I’ve started to think of my 11-year-old as an immovable slug of a boy—and not just in the gentle, teasing way a parent might. Seriously, I say it because when it’s time to get moving, he might as well be glued to the sofa.
That particular morning, he was deep into “Roblock” on the family laptop, stretched out in sweatpants and an old, soft T-shirt, feet dangling over the coffee table. He barely acknowledged me when I asked for help unloading dirt from the truck into the garden boxes that his mother, Mel, had recently put together. Instead, a long, drawn-out “Ummm… I’m busy right now,” rolled off his tongue, stretched as lazily as his posture.
I wasn’t planning on a confrontation—but, of course, one ensued. Between moans and excuses, I kept it short: “No, you’re not.” He looked up, one eye half-open, still sinking deeper into his slug-like comfort zone.

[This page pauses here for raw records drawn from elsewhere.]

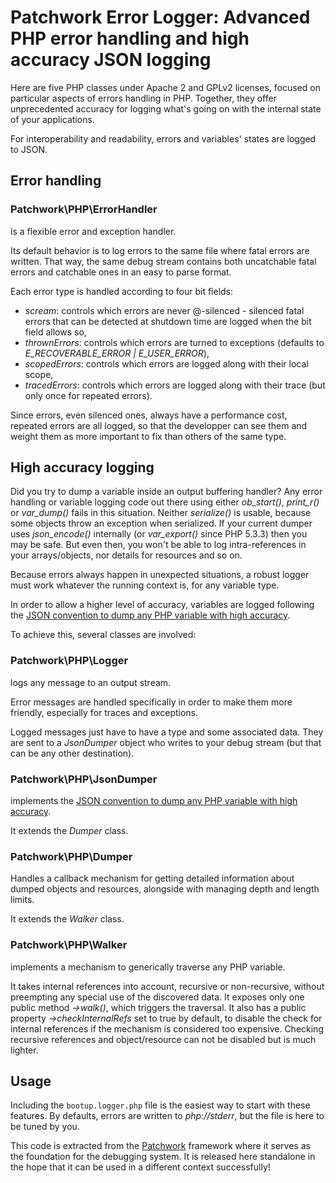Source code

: Patchwork Error Logger: Advanced PHP error handling and high accuracy JSON logging
============================================================================

Here are five PHP classes under Apache 2 and GPLv2 licenses, focused on
particular aspects of errors handling in PHP. Together, they offer unprecedented
accuracy for logging what's going on with the internal state of your
applications.

For interoperability and readability, errors and variables' states are logged to
JSON.

Error handling
--------------

### Patchwork\PHP\ErrorHandler

is a flexible error and exception handler.

Its default behavior is to log errors to the same file where fatal errors are
written. That way, the same debug stream contains both uncatchable fatal errors
and catchable ones in an easy to parse format.

Each error type is handled according to four bit fields:

- *scream*: controls which errors are never @-silenced - silenced fatal errors
  that can be detected at shutdown time are logged when the bit field allows so,
- *thrownErrors*: controls which errors are turned to exceptions
  (defaults to *E_RECOVERABLE_ERROR | E_USER_ERROR*),
- *scopedErrors*: controls which errors are logged along with their local scope,
- *tracedErrors*: controls which errors are logged along with their trace (but
  only once for repeated errors).

Since errors, even silenced ones, always have a performance cost, repeated
errors are all logged, so that the developper can see them and weight them as
more important to fix than others of the same type.

High accuracy logging
---------------------

Did you try to dump a variable inside an output buffering handler? Any error
handling or variable logging code out there using either *ob_start()*,
*print_r()* or *var_dump()* fails in this situation. Neither *serialize()* is
usable, because some objects throw an exception when serialized. If your current
dumper uses *json_encode()* internally (or *var_export()* since PHP 5.3.3) then
you may be safe. But even then, you won't be able to log intra-references in
your arrays/objects, nor details for resources and so on.

Because errors always happen in unexpected situations, a robust logger must work
whatever the running context is, for any variable type.

In order to allow a higher level of accuracy, variables are logged following the
[JSON convention to dump any PHP variable with high accuracy](https://github.com/nicolas-grekas/Patchwork-Doc/blob/master/Dumping-PHP-Data-en.md).

To achieve this, several classes are involved:

### Patchwork\PHP\Logger

logs any message to an output stream.

Error messages are handled specifically in order to make them more friendly,
especially for traces and exceptions.

Logged messages just have to have a type and some associated data. They are sent
to a *JsonDumper* object who writes to your debug stream (but that can be any
other destination).

### Patchwork\PHP\JsonDumper

implements the [JSON convention to dump any PHP variable with high accuracy](https://github.com/nicolas-grekas/Patchwork-Doc/blob/master/Dumping-PHP-Data-en.md).

It extends the *Dumper* class.

### Patchwork\PHP\Dumper

Handles a callback mechanism for getting detailed information about dumped
objects and resources, alongside with managing depth and length limits.

It extends the *Walker* class.

### Patchwork\PHP\Walker

implements a mechanism to generically traverse any PHP variable.

It takes internal references into account, recursive or non-recursive, without
preempting any special use of the discovered data. It exposes only one public
method *->walk()*, which triggers the traversal. It also has a public property
*->checkInternalRefs* set to true by default, to disable the check for internal
references if the mechanism is considered too expensive. Checking recursive
references and object/resource can not be disabled but is much lighter.

Usage
-----

Including the `bootup.logger.php` file is the easiest way to start with these
features. By defaults, errors are written to *php://stderr*, but the file is
here to be tuned by you.

This code is extracted from the [Patchwork](http://pa.tchwork.com/) framework
where it serves as the foundation for the debugging system. It is released here
standalone in the hope that it can be used in a different context successfully!
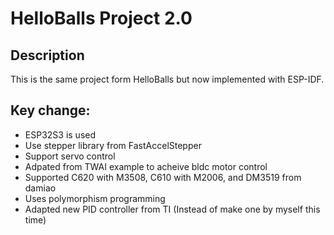# HelloBalls Project 2.0

## Description
This is the same project form HelloBalls but now implemented with ESP-IDF.


## Key change:  
* ESP32S3 is used  
* Use stepper library from FastAccelStepper
* Support servo control
* Adpated from TWAI example to acheive bldc motor control
* Supported C620 with M3508, C610 with M2006, and DM3519 from damiao
* Uses polymorphism programming
* Adapted new PID controller from TI (Instead of make one by myself this time)
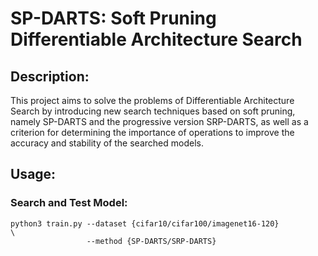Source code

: # SP-DARTS: Soft Pruning Differentiable Architecture Search

## Description:
This project aims to solve the problems of Differentiable Architecture Search by introducing new search techniques based on soft pruning, namely SP-DARTS and the progressive version SRP-DARTS, as well as a criterion for determining the importance of operations to improve the accuracy and stability of the searched models.

## Usage:

### Search and Test Model:

    python3 train.py --dataset {cifar10/cifar100/imagenet16-120}              \ 
                     --method {SP-DARTS/SRP-DARTS}
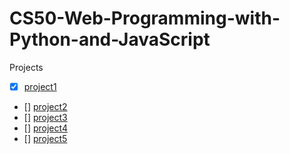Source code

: # CS50-Web-Programming-with-Python-and-JavaScript

Projects  
- [x] [project1](https://cs50.harvard.edu/web/2020/projects/1)  
- [] [project2](https://cs50.harvard.edu/web/2020/projects/2)  
- [] [project3](https://cs50.harvard.edu/web/2020/projects/3)  
- [] [project4](https://cs50.harvard.edu/web/2020/projects/4)  
- [] [project5](https://cs50.harvard.edu/web/2020/projects/5)  






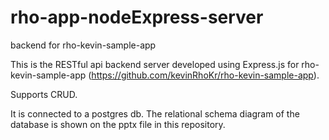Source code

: # rho-app-nodeExpress-server
 backend for rho-kevin-sample-app

This is the RESTful api backend server developed using Express.js for rho-kevin-sample-app (https://github.com/kevinRhoKr/rho-kevin-sample-app).

Supports CRUD.

It is connected to a postgres db. 
The relational schema diagram of the database is shown on the pptx file in this repository. 

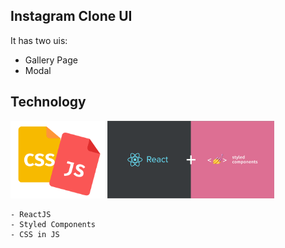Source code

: ## Instagram Clone UI
It has two uis:

- Gallery Page
- Modal



## Technology

<img src="./public/assets/img1.png"  style="width: 30%;"/>
<img src="./public/assets/img.png"  style="width: 53%;"/>




    - ReactJS
    - Styled Components
    - CSS in JS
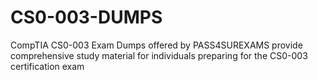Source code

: # CS0-003-DUMPS
CompTIA CS0-003 Exam Dumps offered by PASS4SUREXAMS provide comprehensive study material for individuals preparing for the CS0-003 certification exam
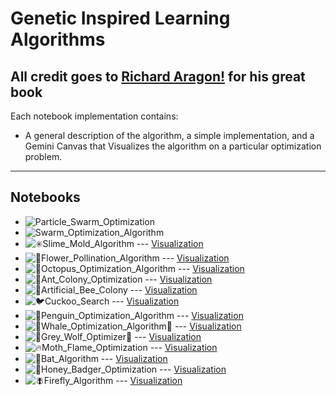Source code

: # Genetic Inspired Learning Algorithms 
All credit goes to [Richard Aragon!](https://www.goodreads.com/book/show/200198483-swarm-algorithm-recipes) for his great book
---
Each notebook implementation contains:
- A general description of the algorithm, a simple implementation, and a Gemini Canvas that Visualizes the algorithm on a particular optimization problem.
---
## Notebooks
- ![Particle_Swarm_Optimization](Particle_Swarm_Optimization.ipynb) 
- ![Swarm_Optimization_Algorithm](Swarm_Optimization_Algorithm.ipynb)
- ![✳️Slime_Mold_Algorithm](✳️Slime_Mold_Algorithm✳️.ipynb) --- [Visualization](https://claude.ai/public/artifacts/cfff48a5-02f3-4efa-9dd6-3a5398b5029e)
- ![🌸Flower_Pollination_Algorithm](🌸Flower_Pollination_Algorithm🌸.ipynb) --- [Visualization](https://g.co/gemini/share/87425452b751)
- ![🐙Octopus_Optimization_Algorithm](🐙Octopus_Optimization_Algorithm🐙.ipynb) ---  [Visualization](https://g.co/gemini/share/a7ed21abeacb)
- ![🐜Ant_Colony_Optimization](🐜Ant_Colony_Optimization🐜.ipynb) --- [Visualization](https://g.co/gemini/share/ae4e958aee46)
- ![🐝Artificial_Bee_Colony](🐝Artificial_Bee_Colony🐝.ipynb) --- [Visualization]()
- ![🐦Cuckoo_Search](🐦Cuckoo_Search🐦.ipynb) --- [Visualization](https://g.co/gemini/share/c7325c81641d)
- ![🐧Penguin_Optimization_Algorithm](🐧Penguin_Optimization_Algorithm🐧.ipynb) --- [Visualization](https://g.co/gemini/share/eb6ece7ba06f)
- ![🐳Whale_Optimization_Algorithm🐳](🐳Whale_Optimization_Algorithm🐳.ipynb) --- [Visualization](https://g.co/gemini/share/6bbb94ee7f94)
- ![🐺Grey_Wolf_Optimizer🐺](🐺Grey_Wolf_Optimizer🐺.ipynb) --- [Visualization](https://g.co/gemini/share/be1ef3c8c91c)
- ![🔥Moth_Flame_Optimization](🔥Moth_Flame_Optimization🔥.ipynb) --- [Visualization](https://g.co/gemini/share/49f0807924e0)
- ![🦇Bat_Algorithm](🦇Bat_Algorithm🦇.ipynb) --- [Visualization](https://g.co/gemini/share/33d74f0ab3ad)
- ![🦡Honey_Badger_Optimization](🦡Honey_Badger_Optimization🦡.ipynb) --- [Visualization](https://g.co/gemini/share/7f186899fb81)
- ![🪰Firefly_Algorithm](🪰Firefly_Algorithm🪰.ipynb) --- [Visualization](https://g.co/gemini/share/3faa627f26ec)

It didn’t take long before we were side by side, shovel in hand, next to a wheelbarrow brimming with damp earth. His hood was pulled low, his shoulders heavy and rounded, his eyes blank—as if waiting for me to quit any second.

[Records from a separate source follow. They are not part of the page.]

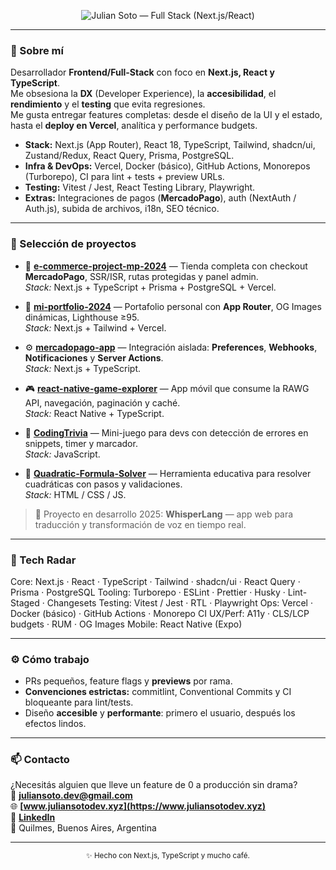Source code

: <p align="center">
  <img src="./header.svg" alt="Julian Soto — Full Stack (Next.js/React)" />
</p>

---

### 👋 Sobre mí

Desarrollador **Frontend/Full-Stack** con foco en **Next.js, React y TypeScript**.  
Me obsesiona la **DX** (Developer Experience), la **accesibilidad**, el **rendimiento** y el **testing** que evita regresiones.  
Me gusta entregar features completas: desde el diseño de la UI y el estado, hasta el **deploy en Vercel**, analítica y performance budgets.

- **Stack:** Next.js (App Router), React 18, TypeScript, Tailwind, shadcn/ui, Zustand/Redux, React Query, Prisma, PostgreSQL.
- **Infra & DevOps:** Vercel, Docker (básico), GitHub Actions, Monorepos (Turborepo), CI para lint + tests + preview URLs.
- **Testing:** Vitest / Jest, React Testing Library, Playwright.
- **Extras:** Integraciones de pagos (**MercadoPago**), auth (NextAuth / Auth.js), subida de archivos, i18n, SEO técnico.

---

### 🚀 Selección de proyectos

- 🛒 **[e-commerce-project-mp-2024](https://github.com/juliandeveloper05/e-commerce-project-mp-2024)** — Tienda completa con checkout **MercadoPago**, SSR/ISR, rutas protegidas y panel admin.  
  _Stack:_ Next.js + TypeScript + Prisma + PostgreSQL + Vercel.

- 🧭 **[mi-portfolio-2024](https://github.com/juliandeveloper05/mi-portfolio-2024)** — Portafolio personal con **App Router**, OG Images dinámicas, Lighthouse ≥95.  
  _Stack:_ Next.js + Tailwind + Vercel.

- ⚙️ **[mercadopago-app](https://github.com/juliandeveloper05/mercadopago-app)** — Integración aislada: **Preferences**, **Webhooks**, **Notificaciones** y **Server Actions**.  
  _Stack:_ Next.js + TypeScript.

- 🎮 **[react-native-game-explorer](https://github.com/juliandeveloper05/react-native-game-explorer)** — App móvil que consume la RAWG API, navegación, paginación y caché.  
  _Stack:_ React Native + TypeScript.

- 🧩 **[CodingTrivia](https://github.com/juliandeveloper05/CodingTrivia)** — Mini-juego para devs con detección de errores en snippets, timer y marcador.  
  _Stack:_ JavaScript.

- 🧮 **[Quadratic-Formula-Solver](https://github.com/juliandeveloper05/Quadratic-Formula-Solver)** — Herramienta educativa para resolver cuadráticas con pasos y validaciones.  
  _Stack:_ HTML / CSS / JS.

> 🧠 Proyecto en desarrollo 2025: **WhisperLang** — app web para traducción y transformación de voz en tiempo real.

---

### 🧭 Tech Radar

Core: Next.js · React · TypeScript · Tailwind · shadcn/ui · React Query · Prisma · PostgreSQL
Tooling: Turborepo · ESLint · Prettier · Husky · Lint-Staged · Changesets
Testing: Vitest / Jest · RTL · Playwright
Ops: Vercel · Docker (básico) · GitHub Actions · Monorepo CI
UX/Perf: A11y · CLS/LCP budgets · RUM · OG Images
Mobile: React Native (Expo)

---

### ⚙️ Cómo trabajo

- PRs pequeños, feature flags y **previews** por rama.
- **Convenciones estrictas:** commitlint, Conventional Commits y CI bloqueante para lint/tests.
- Diseño **accesible** y **performante**: primero el usuario, después los efectos lindos.

---

### 📫 Contacto

¿Necesitás alguien que lleve un feature de 0 a producción sin drama?  
📧 **[juliansoto.dev@gmail.com](mailto:juliansoto.dev@gmail.com)**  
🌐 **[www.juliansotodev.xyz](https://www.juliansotodev.xyz)**  
💼 **[LinkedIn](https://www.linkedin.com/in/full-stack-julian-soto/)**  
📍 Quilmes, Buenos Aires, Argentina

---

<p align="center">
  <sub>✨ Hecho con Next.js, TypeScript y mucho café.</sub>
</p>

Then he asked it: “Why do we have to do this?”

I paused. His question was small but honest. Neither he nor I was particularly interested in gardening. Mel, on the other hand, adored it—the way she turned plain soil into vibrantly growing things always struck me as a kind of magic.

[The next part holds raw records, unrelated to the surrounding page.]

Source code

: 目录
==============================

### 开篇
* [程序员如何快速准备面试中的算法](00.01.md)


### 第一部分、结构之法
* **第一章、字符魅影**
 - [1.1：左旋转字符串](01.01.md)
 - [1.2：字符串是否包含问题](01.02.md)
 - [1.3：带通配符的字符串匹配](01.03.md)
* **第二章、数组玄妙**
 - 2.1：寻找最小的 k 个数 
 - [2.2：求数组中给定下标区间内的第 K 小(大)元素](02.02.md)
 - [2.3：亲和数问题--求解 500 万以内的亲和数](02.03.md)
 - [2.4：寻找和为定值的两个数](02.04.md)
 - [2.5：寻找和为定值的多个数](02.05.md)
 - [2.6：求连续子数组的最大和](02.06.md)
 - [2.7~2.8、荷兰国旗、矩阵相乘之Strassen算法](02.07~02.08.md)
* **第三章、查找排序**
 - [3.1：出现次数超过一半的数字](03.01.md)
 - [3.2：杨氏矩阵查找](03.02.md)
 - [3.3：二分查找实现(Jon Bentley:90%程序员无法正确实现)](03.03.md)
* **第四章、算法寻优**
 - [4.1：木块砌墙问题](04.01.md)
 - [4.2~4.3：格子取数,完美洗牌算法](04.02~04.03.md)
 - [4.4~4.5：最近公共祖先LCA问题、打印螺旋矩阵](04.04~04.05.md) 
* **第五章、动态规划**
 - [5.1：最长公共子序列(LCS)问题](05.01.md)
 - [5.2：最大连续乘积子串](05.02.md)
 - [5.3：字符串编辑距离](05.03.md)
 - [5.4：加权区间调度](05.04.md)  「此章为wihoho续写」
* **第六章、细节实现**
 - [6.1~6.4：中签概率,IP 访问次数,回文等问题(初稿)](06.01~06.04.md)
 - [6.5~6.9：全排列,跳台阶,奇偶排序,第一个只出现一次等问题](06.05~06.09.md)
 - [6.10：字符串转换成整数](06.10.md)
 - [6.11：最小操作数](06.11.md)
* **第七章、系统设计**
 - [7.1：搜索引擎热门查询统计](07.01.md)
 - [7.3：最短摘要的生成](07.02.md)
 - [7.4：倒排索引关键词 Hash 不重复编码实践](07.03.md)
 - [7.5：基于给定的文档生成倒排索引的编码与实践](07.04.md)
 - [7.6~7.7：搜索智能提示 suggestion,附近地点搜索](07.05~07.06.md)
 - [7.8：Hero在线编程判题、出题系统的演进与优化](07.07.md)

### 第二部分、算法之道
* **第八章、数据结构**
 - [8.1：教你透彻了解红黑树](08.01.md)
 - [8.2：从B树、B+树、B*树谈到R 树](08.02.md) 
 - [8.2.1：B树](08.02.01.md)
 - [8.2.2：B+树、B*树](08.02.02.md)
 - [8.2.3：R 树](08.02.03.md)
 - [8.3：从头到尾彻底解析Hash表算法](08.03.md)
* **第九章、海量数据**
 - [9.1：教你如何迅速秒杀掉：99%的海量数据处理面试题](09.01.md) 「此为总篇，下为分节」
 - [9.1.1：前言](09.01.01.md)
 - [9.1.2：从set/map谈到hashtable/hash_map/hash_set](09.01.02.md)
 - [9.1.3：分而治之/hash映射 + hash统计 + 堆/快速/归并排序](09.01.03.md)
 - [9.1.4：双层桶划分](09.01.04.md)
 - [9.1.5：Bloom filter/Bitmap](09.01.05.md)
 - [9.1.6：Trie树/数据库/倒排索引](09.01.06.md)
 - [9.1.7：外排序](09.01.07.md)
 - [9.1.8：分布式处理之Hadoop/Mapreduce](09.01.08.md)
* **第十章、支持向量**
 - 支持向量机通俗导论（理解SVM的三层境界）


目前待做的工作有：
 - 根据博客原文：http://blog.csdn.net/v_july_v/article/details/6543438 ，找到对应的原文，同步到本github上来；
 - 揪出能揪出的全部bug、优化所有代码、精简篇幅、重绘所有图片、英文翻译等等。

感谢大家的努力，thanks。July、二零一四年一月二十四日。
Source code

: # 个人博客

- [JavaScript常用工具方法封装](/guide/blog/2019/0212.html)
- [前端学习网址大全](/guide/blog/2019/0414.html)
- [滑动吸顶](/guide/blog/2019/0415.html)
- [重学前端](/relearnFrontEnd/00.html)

I thought for a moment, and then I said what I hoped he’d remember one day:
“When you love someone, you serve them.”
As I swept my arm toward the garden boxes we’d built the weekend before, the wheelbarrow, the shovel, and the fresh pile of dirt, I added: “This… is what love looks like.”
He didn’t light up. He didn’t smile. But he did something more important—he picked up his shovel and got to work. Reluctantly, stiffly, but he moved. His back stayed bent, and his head stayed low, but he shoveled anyway.
When we finally finished, the dirt all neatly arranged under the open sky, I figured the moment had passed. We’d done our chore. Then life rolled on—we went to our separate corners of the day.
The next morning, I was at work when Mel texted me a photo. There he was—my slug-turned-helper—lifting another load of dirt. I blinked. He hadn’t had to do that; it wasn’t planned or assigned. It was voluntary.
When Mel asked him why he was helping, he shrugged—shoulders still carrying a hint of that previous slouch—and said, simply:
“Because I love you.”
At that moment, something small cracked in me. A swell of pride, yes—but more than that, a quiet hope. Because if love can shift that kind of resistance, maybe it can do the same for all of us in unexpected ways.